Copy the records verbatim from the line with "Is it true that SDS_P1 equals 6.5 at 19?" up to and including the line with "What is the average value?", and leave the pictures out of your answer.

SOURCE RECORDS –
╭──

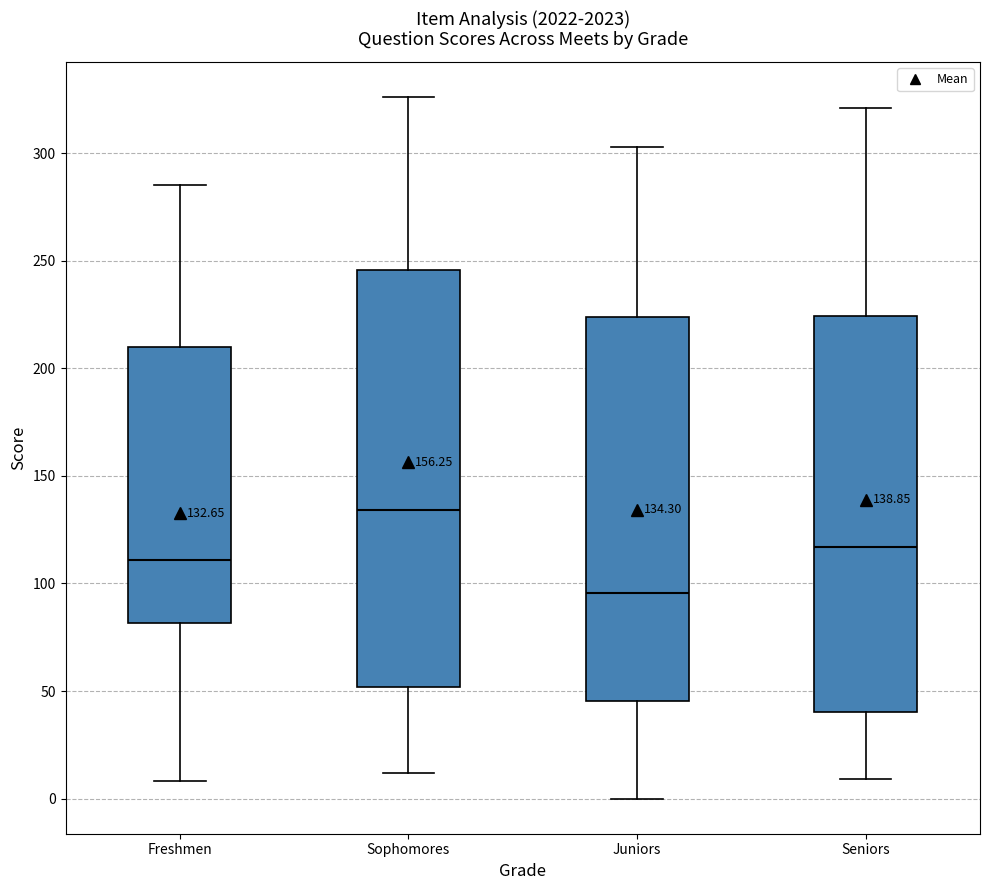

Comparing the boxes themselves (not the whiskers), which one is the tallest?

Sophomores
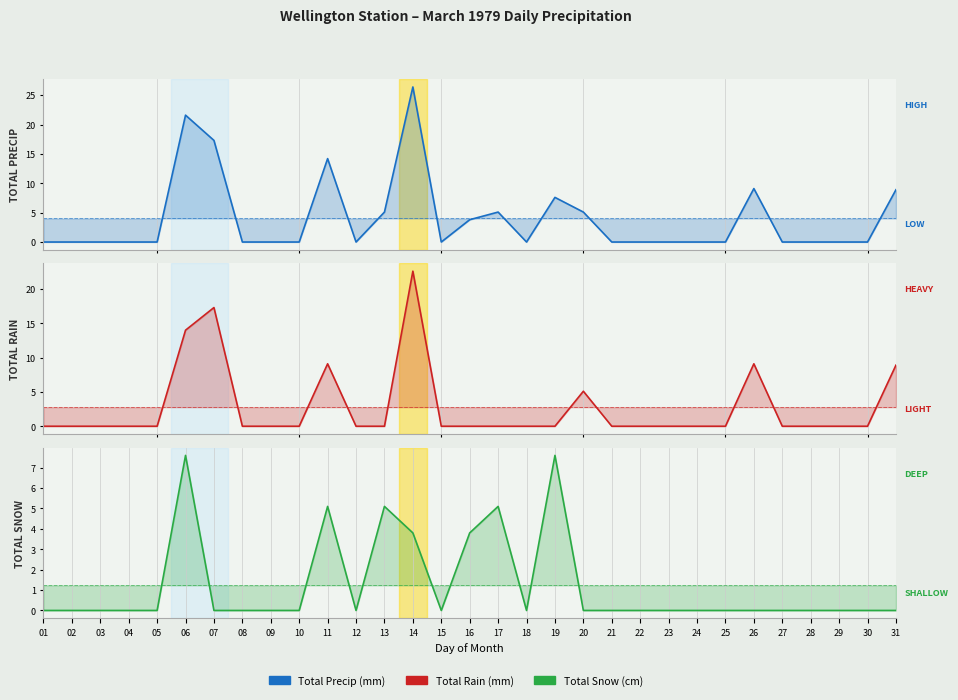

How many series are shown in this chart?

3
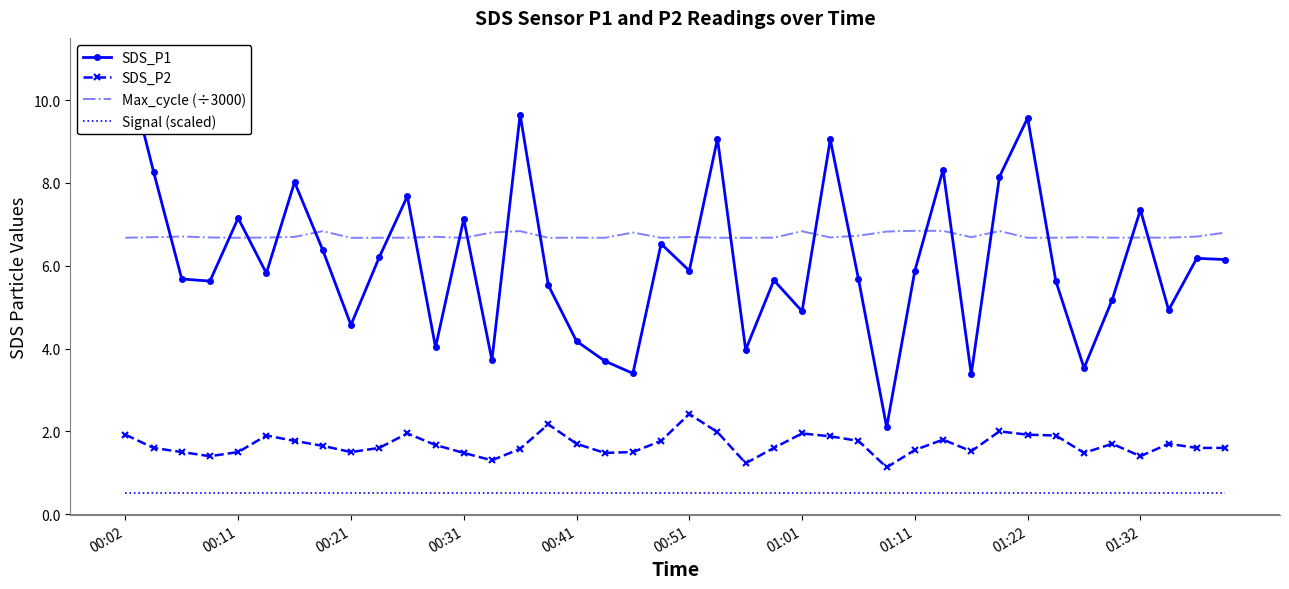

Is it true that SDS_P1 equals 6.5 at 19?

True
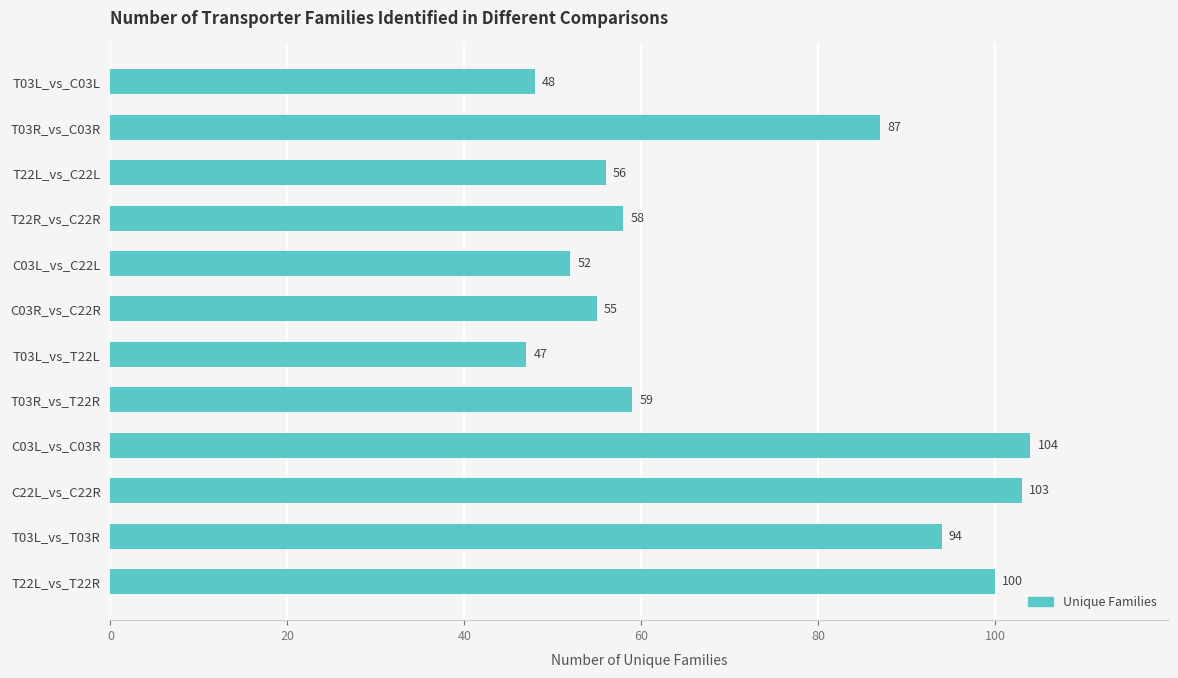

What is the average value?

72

╰──
╭──

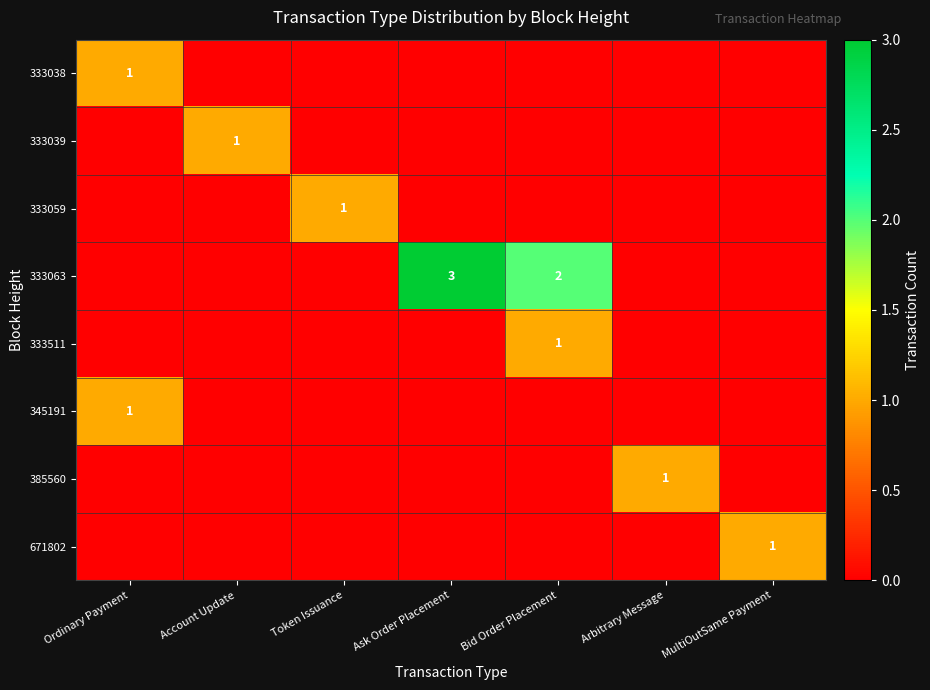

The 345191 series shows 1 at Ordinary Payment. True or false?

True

╰──

SOLUTION –
Is it true that SDS_P1 equals 6.5 at 19?

True

What is the average value?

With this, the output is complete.